■ Excerpts from a dataset:
────────────────────────────────────────
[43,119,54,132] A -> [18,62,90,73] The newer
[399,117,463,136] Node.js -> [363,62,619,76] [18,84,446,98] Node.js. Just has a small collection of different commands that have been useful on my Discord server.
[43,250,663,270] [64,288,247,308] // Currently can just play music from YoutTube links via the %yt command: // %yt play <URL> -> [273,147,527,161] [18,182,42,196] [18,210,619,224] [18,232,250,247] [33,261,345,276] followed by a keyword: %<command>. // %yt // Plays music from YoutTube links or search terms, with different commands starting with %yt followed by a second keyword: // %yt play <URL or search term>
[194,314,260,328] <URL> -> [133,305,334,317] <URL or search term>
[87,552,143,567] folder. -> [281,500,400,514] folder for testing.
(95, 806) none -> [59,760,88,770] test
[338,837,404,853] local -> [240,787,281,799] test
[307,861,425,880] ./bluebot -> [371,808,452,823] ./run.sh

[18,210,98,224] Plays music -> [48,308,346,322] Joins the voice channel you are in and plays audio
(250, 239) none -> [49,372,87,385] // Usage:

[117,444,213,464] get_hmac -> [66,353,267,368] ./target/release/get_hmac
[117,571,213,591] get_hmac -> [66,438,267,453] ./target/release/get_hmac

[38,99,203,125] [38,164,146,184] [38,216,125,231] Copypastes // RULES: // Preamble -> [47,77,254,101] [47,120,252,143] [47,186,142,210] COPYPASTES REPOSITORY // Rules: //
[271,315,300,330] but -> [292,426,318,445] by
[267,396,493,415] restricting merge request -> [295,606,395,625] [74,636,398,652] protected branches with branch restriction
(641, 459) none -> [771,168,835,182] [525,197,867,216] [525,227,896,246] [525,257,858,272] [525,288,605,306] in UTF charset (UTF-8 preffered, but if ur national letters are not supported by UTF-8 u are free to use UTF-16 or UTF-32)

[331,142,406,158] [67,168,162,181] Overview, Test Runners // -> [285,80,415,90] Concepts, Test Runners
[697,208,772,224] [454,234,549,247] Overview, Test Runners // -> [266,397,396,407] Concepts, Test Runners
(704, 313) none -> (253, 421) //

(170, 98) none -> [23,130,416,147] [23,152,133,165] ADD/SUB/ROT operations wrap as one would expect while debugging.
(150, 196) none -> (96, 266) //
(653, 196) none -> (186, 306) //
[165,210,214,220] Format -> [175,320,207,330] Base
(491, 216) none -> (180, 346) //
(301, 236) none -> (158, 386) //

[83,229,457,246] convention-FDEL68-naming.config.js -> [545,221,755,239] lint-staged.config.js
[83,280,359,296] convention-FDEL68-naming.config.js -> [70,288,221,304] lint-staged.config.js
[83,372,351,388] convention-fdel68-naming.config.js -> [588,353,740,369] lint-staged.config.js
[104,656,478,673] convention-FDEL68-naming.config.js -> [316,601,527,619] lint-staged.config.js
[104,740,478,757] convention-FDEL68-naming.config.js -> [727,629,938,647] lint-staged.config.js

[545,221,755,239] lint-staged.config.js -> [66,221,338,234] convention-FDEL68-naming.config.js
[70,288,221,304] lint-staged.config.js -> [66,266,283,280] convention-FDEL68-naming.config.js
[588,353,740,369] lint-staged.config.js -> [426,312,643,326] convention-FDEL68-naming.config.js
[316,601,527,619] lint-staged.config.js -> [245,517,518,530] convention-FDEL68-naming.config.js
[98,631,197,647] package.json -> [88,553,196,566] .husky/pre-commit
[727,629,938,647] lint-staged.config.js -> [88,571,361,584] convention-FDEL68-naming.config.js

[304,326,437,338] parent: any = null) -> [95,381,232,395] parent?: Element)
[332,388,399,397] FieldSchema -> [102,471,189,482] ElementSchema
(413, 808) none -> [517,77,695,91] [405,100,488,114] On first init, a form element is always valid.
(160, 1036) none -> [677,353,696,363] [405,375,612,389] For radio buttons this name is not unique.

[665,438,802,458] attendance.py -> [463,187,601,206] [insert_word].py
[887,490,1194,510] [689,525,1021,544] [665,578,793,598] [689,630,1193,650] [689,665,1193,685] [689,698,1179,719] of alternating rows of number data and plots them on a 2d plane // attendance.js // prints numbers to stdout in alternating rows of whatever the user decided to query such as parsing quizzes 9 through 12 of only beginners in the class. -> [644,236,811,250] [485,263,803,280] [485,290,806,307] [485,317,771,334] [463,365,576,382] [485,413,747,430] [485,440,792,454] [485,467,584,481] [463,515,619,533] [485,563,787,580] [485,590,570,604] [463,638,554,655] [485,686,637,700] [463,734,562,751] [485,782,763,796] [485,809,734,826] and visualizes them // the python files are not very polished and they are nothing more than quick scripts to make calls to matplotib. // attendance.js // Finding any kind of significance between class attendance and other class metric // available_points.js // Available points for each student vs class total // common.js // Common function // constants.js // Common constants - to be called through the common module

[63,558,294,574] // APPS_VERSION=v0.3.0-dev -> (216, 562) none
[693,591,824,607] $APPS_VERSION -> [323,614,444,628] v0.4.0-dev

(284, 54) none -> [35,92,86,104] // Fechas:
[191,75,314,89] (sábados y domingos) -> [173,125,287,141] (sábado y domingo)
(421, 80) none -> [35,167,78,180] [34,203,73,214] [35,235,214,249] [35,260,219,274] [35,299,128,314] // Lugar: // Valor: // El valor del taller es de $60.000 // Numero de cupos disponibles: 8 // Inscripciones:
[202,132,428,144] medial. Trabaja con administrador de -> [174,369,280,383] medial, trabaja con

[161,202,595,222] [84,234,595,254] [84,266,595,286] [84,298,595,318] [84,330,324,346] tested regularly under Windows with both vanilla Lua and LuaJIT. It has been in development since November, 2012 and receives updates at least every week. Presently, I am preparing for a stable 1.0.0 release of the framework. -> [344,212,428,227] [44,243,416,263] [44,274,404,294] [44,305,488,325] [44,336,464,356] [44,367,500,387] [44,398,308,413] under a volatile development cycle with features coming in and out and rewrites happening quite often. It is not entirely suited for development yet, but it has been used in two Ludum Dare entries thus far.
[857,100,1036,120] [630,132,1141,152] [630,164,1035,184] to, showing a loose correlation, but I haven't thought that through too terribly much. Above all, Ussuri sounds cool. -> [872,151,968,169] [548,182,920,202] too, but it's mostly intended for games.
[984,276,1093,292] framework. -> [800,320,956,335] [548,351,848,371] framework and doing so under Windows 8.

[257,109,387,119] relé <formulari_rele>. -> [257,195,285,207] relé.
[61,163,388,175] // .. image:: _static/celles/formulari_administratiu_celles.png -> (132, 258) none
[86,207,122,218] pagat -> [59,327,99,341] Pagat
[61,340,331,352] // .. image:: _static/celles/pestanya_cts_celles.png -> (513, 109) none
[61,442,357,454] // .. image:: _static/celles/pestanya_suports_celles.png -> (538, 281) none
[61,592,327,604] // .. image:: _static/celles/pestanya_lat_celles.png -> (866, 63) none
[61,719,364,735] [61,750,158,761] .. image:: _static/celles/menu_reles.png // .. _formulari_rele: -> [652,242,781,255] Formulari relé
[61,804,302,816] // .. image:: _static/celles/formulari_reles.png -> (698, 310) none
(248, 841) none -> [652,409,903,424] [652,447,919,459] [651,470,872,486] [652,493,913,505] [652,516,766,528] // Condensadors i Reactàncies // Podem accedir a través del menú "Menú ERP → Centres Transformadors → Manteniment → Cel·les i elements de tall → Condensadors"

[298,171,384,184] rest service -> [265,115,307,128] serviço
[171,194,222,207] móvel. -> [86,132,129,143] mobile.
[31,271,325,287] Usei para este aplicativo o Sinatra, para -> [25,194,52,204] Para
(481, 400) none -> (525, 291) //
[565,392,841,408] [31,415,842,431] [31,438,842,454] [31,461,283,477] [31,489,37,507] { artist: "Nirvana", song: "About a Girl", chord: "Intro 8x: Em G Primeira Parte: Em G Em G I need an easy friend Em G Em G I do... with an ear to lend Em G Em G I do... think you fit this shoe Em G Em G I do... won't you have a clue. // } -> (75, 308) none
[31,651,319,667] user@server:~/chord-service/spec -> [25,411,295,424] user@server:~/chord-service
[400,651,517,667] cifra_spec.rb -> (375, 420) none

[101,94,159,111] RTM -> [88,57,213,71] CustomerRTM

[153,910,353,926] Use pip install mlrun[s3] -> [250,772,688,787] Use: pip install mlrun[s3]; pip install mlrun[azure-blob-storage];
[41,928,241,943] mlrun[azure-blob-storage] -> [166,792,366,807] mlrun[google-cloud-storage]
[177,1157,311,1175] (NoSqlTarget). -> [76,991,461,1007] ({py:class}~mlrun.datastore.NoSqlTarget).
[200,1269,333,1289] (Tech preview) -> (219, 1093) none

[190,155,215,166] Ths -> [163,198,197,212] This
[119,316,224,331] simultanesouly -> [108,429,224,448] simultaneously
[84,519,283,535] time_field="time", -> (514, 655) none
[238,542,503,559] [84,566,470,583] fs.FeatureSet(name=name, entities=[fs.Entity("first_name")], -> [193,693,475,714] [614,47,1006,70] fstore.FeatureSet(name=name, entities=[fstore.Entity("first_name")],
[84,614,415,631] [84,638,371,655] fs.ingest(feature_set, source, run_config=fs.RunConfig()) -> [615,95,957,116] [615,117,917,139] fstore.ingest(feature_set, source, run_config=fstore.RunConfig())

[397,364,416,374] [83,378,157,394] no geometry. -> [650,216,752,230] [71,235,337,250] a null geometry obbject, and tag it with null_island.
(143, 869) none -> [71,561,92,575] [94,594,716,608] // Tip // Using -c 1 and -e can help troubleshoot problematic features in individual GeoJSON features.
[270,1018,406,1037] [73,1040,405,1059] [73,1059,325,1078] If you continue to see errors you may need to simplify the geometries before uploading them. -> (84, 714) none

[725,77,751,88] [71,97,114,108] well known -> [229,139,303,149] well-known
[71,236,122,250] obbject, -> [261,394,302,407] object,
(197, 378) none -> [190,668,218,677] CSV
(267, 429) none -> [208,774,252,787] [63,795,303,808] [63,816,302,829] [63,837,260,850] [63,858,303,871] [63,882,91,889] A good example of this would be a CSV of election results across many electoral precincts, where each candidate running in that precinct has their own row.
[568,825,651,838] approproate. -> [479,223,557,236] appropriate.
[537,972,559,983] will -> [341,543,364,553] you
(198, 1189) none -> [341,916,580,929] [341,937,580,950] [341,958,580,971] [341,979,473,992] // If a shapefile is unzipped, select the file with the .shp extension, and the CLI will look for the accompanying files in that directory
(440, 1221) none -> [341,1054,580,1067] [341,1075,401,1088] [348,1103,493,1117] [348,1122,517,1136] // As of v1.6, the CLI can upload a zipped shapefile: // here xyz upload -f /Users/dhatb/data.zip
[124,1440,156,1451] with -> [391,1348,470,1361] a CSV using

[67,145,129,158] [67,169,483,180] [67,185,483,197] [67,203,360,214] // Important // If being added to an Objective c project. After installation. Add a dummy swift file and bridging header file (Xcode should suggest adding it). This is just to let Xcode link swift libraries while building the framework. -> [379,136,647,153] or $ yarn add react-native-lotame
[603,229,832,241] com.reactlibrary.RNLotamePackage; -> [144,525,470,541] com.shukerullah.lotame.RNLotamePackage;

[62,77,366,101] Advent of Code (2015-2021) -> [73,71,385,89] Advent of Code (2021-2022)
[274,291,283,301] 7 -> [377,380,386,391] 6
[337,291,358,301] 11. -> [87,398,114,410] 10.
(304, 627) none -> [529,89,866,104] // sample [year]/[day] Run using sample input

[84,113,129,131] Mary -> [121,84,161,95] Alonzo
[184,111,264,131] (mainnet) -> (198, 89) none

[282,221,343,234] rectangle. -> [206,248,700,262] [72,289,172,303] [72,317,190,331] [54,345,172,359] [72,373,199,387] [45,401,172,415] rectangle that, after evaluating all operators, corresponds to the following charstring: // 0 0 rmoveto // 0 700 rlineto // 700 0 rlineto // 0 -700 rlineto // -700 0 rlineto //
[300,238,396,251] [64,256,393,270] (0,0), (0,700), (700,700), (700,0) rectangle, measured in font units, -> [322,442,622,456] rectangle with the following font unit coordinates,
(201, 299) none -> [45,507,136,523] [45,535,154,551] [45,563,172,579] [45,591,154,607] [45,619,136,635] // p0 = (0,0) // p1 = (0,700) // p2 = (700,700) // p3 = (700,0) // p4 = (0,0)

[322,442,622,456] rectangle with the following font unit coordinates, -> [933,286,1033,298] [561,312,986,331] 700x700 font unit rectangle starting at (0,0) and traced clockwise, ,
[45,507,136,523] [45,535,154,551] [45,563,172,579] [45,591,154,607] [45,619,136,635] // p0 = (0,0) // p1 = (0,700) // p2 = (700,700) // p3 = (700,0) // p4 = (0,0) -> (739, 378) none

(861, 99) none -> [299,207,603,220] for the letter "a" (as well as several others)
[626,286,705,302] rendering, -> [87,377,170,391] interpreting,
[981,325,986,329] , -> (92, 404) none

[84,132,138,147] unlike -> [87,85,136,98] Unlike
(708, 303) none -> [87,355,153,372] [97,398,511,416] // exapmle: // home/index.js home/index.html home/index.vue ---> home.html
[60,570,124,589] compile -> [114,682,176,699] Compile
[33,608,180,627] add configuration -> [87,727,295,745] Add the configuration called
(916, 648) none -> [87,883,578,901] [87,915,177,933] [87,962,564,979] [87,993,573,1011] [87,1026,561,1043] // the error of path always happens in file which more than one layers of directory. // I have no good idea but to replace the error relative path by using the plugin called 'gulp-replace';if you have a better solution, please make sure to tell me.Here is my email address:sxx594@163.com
────────────────────────────────────────
■ Request: In the entries above, one line contains "[124,1440,156,1451] with ->" and another contains "[603,229,832,241] com.reactlibrary.RNLotamePackage; ->". Reproduce exactly those two lines and the lines between them, nothing else.

■ Task solution:
[124,1440,156,1451] with -> [391,1348,470,1361] a CSV using

[67,145,129,158] [67,169,483,180] [67,185,483,197] [67,203,360,214] // Important // If being added to an Objective c project. After installation. Add a dummy swift file and bridging header file (Xcode should suggest adding it). This is just to let Xcode link swift libraries while building the framework. -> [379,136,647,153] or $ yarn add react-native-lotame
[603,229,832,241] com.reactlibrary.RNLotamePackage; -> [144,525,470,541] com.shukerullah.lotame.RNLotamePackage;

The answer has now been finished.